### Trecho do documento
A tese que condenou a aposentada foi bastante questionada, mas o escândalo maior foi por causa da quantidade de anos que a sentença deu a ela, não só por ser considerada uma pena alta, como também porque foi maior que dos dois estupradores condenados pelo mesmo caso: Marcos Iván Laurindo pegou 18 anos de prisão, e Lucas Sebastián Ferreira recebeu 12 anos de prisão, ambos por estupro de menores de idade com acesso carnal.

Mas os absurdos do caso não acabam por aí. Os abusos mencionados ocorreram durante os anos de 2013 e 2015, quando as menores não estavam sob os cuidados de María Ovando, que havia sido condenada em 2011 por “negligência de menores” – naquele então, ela teria sido acusada por levar sua filha a pé até um hospital que fica longe da sua casa, por não ter condições financeiras para usar algum tipo de transporte e o tribunal entendeu que a demora colocou em risco a vida da criança.

Em entrevista ao diário argentino Página/12, a advogada Roxana Rivas, defensora de María Ovando, disse considerar as sentenças um exemplo de como funciona a discriminação às mulheres no sistema judiciário argentino. “Sabemos que existe uma perseguição contra María desde o primeiro caso, que a condenou simplesmente por ser pobre, agora a estão condenando por ser mulher”, alegou a defensora.

### Material de estudo
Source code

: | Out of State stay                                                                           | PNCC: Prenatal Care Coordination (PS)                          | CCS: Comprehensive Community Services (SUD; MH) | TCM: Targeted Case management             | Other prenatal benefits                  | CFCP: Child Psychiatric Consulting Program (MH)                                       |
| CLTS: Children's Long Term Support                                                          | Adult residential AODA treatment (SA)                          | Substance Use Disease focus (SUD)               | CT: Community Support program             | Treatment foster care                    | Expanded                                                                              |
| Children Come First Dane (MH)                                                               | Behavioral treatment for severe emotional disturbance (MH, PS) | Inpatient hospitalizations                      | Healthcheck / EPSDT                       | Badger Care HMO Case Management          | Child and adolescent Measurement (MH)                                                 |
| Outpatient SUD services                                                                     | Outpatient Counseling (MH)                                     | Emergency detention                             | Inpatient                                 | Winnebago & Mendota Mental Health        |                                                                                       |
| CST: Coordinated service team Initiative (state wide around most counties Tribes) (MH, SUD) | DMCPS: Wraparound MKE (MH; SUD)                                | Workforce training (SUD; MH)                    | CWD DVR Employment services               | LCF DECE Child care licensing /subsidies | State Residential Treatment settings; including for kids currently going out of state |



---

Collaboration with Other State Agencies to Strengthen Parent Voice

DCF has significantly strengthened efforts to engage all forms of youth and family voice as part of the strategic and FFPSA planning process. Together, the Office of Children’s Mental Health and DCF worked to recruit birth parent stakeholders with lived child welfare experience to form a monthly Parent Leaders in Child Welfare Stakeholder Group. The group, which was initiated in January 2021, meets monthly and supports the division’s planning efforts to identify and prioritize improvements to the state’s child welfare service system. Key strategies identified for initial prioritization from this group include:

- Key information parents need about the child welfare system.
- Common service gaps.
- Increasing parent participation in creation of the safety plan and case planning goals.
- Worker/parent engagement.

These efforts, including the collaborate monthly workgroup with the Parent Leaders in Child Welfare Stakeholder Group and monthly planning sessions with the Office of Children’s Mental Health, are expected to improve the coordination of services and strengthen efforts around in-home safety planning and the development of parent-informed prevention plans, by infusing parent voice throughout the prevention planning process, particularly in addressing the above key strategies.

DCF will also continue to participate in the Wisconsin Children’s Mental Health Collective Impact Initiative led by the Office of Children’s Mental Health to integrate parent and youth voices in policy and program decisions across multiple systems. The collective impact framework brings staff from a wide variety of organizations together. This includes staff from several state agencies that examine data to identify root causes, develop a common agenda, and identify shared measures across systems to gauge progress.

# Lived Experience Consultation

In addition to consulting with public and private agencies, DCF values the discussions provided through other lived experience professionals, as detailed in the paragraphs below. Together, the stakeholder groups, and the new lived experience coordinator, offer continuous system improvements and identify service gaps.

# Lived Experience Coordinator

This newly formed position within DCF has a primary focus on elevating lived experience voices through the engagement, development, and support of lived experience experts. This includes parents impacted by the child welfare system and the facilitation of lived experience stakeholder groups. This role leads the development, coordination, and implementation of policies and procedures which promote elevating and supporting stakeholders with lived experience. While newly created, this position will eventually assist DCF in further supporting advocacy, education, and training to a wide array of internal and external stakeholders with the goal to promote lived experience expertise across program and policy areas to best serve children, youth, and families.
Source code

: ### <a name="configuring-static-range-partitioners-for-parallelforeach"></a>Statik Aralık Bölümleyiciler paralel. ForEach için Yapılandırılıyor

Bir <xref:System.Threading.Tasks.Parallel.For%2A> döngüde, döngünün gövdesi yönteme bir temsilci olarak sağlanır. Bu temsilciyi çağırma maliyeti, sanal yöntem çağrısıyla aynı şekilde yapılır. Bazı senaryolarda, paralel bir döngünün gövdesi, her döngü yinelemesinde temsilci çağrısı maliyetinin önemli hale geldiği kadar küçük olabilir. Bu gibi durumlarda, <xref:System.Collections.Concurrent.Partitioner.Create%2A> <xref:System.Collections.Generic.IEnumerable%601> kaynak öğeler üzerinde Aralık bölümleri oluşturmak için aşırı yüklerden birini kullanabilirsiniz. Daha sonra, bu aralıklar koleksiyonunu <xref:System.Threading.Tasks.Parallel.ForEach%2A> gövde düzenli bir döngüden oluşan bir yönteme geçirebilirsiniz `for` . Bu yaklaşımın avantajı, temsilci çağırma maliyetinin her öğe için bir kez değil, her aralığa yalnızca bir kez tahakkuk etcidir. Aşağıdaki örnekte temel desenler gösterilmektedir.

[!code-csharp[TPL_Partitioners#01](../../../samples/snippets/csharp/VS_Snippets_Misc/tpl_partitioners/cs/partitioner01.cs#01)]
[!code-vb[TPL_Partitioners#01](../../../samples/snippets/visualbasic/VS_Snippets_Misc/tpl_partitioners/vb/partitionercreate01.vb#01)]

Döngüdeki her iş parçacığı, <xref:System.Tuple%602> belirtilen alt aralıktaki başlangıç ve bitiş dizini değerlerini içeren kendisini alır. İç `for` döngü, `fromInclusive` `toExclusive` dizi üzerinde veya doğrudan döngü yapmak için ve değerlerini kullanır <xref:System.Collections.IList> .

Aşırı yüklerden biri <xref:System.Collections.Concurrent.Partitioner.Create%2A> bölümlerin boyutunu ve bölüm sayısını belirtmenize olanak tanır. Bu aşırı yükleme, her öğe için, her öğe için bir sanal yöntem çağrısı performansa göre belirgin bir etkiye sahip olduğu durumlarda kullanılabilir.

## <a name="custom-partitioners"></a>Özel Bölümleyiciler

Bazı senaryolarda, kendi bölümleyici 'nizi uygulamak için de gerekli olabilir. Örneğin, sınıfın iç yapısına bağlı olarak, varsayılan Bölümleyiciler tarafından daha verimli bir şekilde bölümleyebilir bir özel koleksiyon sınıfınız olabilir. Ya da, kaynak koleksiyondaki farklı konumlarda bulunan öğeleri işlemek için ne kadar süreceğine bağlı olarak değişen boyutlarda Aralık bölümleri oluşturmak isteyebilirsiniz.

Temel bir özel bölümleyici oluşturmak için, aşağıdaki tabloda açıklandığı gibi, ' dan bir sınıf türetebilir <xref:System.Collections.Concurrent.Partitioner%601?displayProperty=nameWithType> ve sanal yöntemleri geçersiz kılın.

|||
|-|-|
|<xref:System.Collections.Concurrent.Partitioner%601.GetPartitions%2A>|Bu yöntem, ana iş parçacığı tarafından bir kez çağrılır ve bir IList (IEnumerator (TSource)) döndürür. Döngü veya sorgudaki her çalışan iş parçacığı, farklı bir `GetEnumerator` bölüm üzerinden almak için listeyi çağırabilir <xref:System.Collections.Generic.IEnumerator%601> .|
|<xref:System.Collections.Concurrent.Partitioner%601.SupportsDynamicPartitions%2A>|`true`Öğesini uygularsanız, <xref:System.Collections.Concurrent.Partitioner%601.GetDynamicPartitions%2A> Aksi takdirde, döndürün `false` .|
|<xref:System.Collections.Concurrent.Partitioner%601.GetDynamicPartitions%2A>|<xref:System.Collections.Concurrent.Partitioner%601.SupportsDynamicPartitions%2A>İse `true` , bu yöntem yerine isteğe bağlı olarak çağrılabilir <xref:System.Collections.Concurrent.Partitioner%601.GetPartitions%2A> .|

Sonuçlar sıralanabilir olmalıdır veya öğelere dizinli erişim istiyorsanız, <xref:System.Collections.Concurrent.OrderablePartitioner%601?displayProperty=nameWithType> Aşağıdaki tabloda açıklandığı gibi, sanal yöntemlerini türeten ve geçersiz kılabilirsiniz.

### Tarefa 1
Traduza para o inglês a frase "Em entrevista ao diário argentino Página/12, a advogada Roxana Rivas, defensora de María Ovando, disse considerar as sentenças um exemplo de como funciona a discriminação às mulheres no sistema judiciário argentino.", do trecho sobre o caso de María Ovando.
### Tarefa 2
Por favor, transcreva do trecho sobre o caso de María Ovando a parte que começa nas palavras "Mas os absurdos" e termina depois de "alegou a defensora.".
A listagem não tem relação com o trecho sobre o caso de María Ovando.

### Resposta 1
In an interview with the Argentine daily Página/12, lawyer Roxana Rivas, María Ovando's defense attorney, said she considers the sentences an example of how discrimination against women works in the Argentine judicial system.

### Resposta 2
Mas os absurdos do caso não acabam por aí. Os abusos mencionados ocorreram durante os anos de 2013 e 2015, quando as menores não estavam sob os cuidados de María Ovando, que havia sido condenada em 2011 por “negligência de menores” – naquele então, ela teria sido acusada por levar sua filha a pé até um hospital que fica longe da sua casa, por não ter condições financeiras para usar algum tipo de transporte e o tribunal entendeu que a demora colocou em risco a vida da criança.

Em entrevista ao diário argentino Página/12, a advogada Roxana Rivas, defensora de María Ovando, disse considerar as sentenças um exemplo de como funciona a discriminação às mulheres no sistema judiciário argentino. “Sabemos que existe uma perseguição contra María desde o primeiro caso, que a condenou simplesmente por ser pobre, agora a estão condenando por ser mulher”, alegou a defensora.